= 2007–08 Venezuelan Professional Baseball League season =

The 2007–08 Venezuelan Professional Baseball League season.

For the first time in a regular season, Leones, Zulia and Magallanes were eliminated making the first time a Venezuelan Caribbean Series Champion didn't make the postseason. On the other hand, Bravos de Margarita earned a trip to the playoffs after moving from Araure.
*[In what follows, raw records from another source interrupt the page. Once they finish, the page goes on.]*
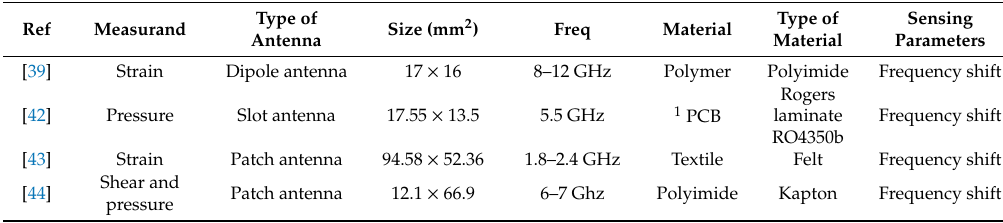
Figure 4. Antenna mechanical sensors for: ( a ) shear detection and ( b ) pressure detection, reproduced with permission from [45]. Table 2. List of antenna mechanical sensors.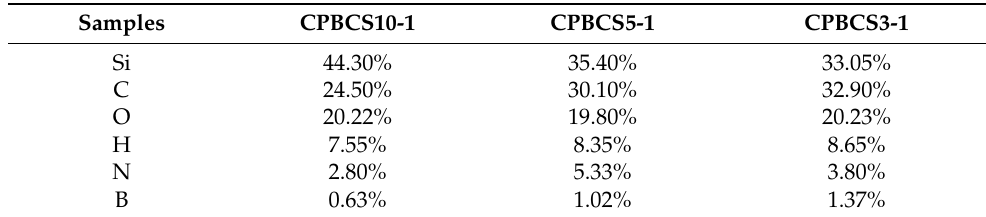
Table 2. Polymer element content of crosslinked polymer CPBCS solids.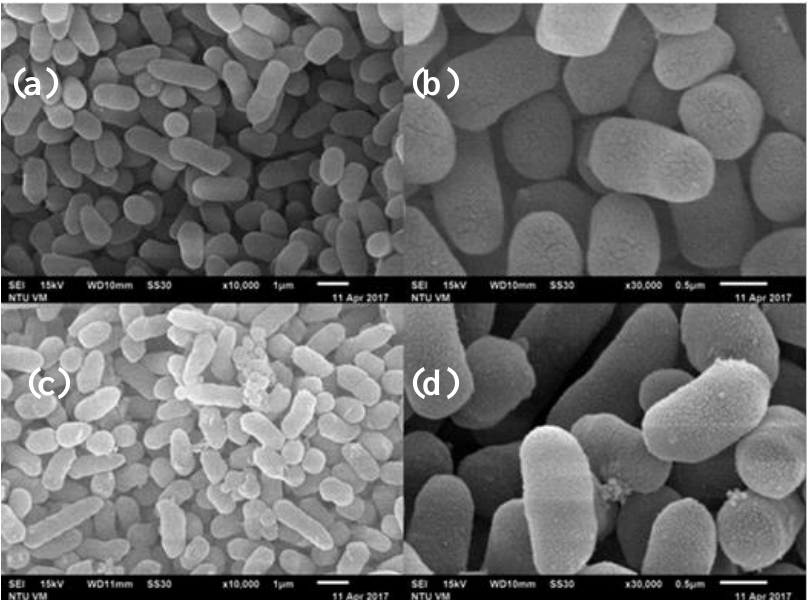
Figure 5. SEM micrographs of Enterobacter aerogenes cells in phosphate buffer. ( a ) and ( b ) Untreated cells; ( c ) and ( d ), cells treated with 500 MPa for 10 min.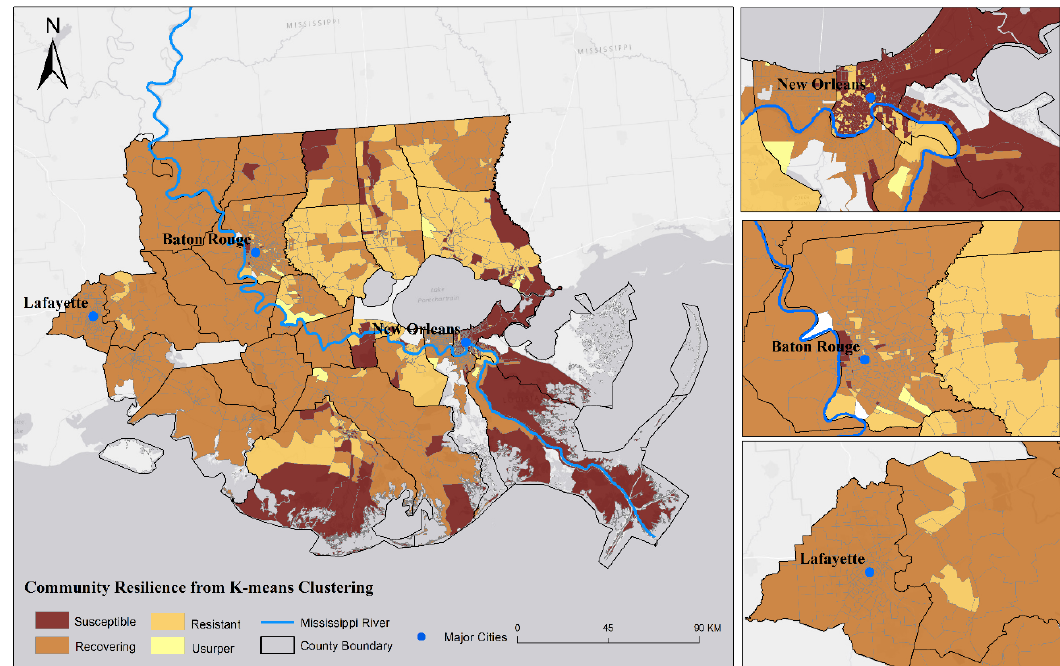
Figure 7. Community Resilience Classification from K-means Clustering.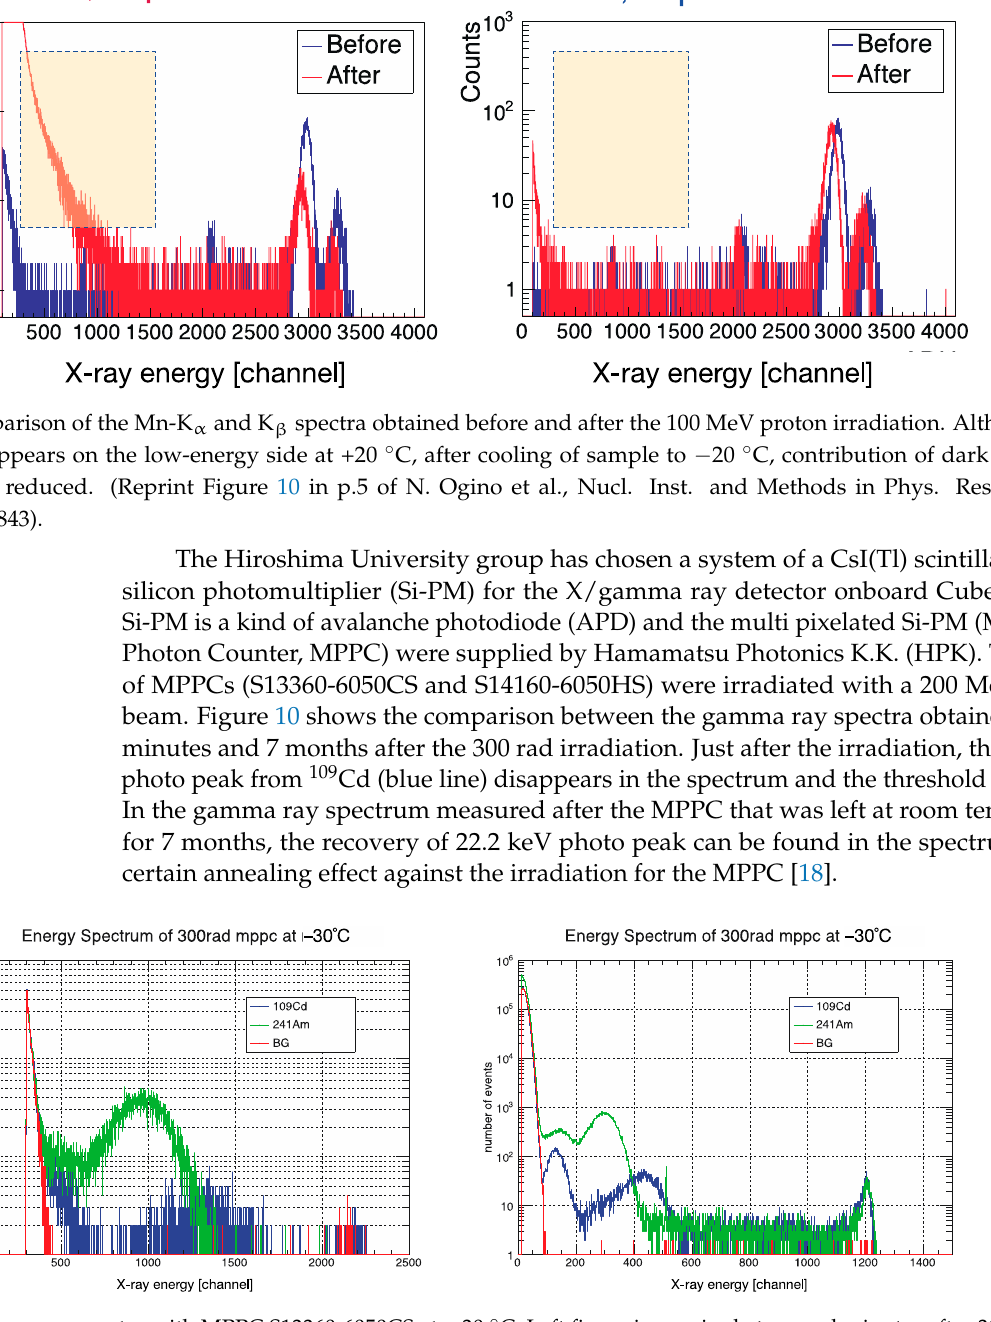
Figure 10. Gamma-ray spectra with MPPC S13360-6050CS at –30 ˚ C. Left figure is acquired at several minutes after 300 rad irradiation and right figure shows the spectra measured at 7 months after irradiation. (Reprint Figure 4 in p.3 of N. Hirade et al . , Nucl. Inst. and Meth. in Phys. Research A986(2021) 164673).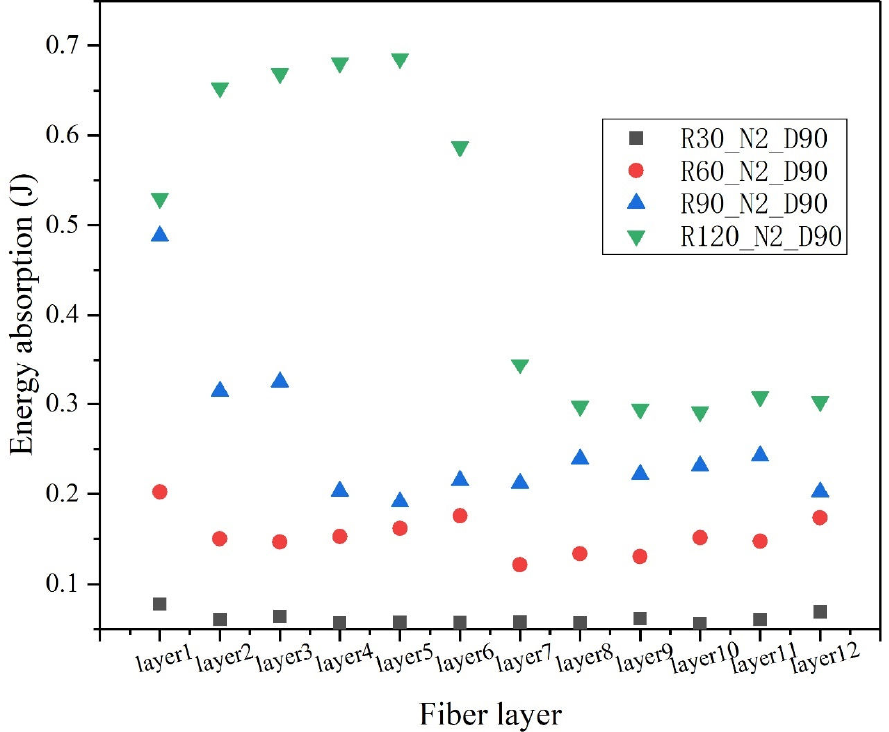
Figure 17. Fiber layer energy distribution.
Omar Vizquel played their last season with the Leones del Caracas.

==LVBP==

| Team | Wins | Losses | Pct | GB |
|---|---|---|---|---|
| Caribes de Anzoátegui | 39 | 24 | .619 | – |
| Cardenales de Lara | 34 | 29 | .540 | 5 |
| Tigres de Aragua | 32 | 31 | .508 | 7 |
| Bravos de Margarita | 31 | 32 | .492 | 8 |
| Tiburones de la Guaira | 30 | 33 | .476 | 9 |
| Navegantes del Magallanes | 29 | 34 | .460 | 10 |
| Leones del Caracas | 29 | 34 | .460 | 10 |
| Aguilas del Zulia | 28 | 35 | .444 | 11 |

==Round robin==

| Team | Wins | Losses | Pct. | GB |
|---|---|---|---|---|
| Cardenales de Lara | 12 | 4 | .750 | – |
| Tigres de Aragua | 12 | 4 | .750 | – |
| Tiburones de la Guaira | 7 | 9 | .438 | 5 |
| Caribes de Anzoátegui | 5 | 11 | .313 | 7 |
| Bravos de Margarita | 4 | 12 | .250 | 8 |

Despite having the best record in the regular season, Caribes didn't make to the final series.

==Championship series==

| Team | Wins | Losses | Pct. | GB |
|---|---|---|---|---|
| Tigres de Aragua | 4 | 2 | .667 | – |
| Cardenales de Lara | 2 | 4 | .333 | 2 |

Tigres won in 6 disputed games the 2007-08 championship.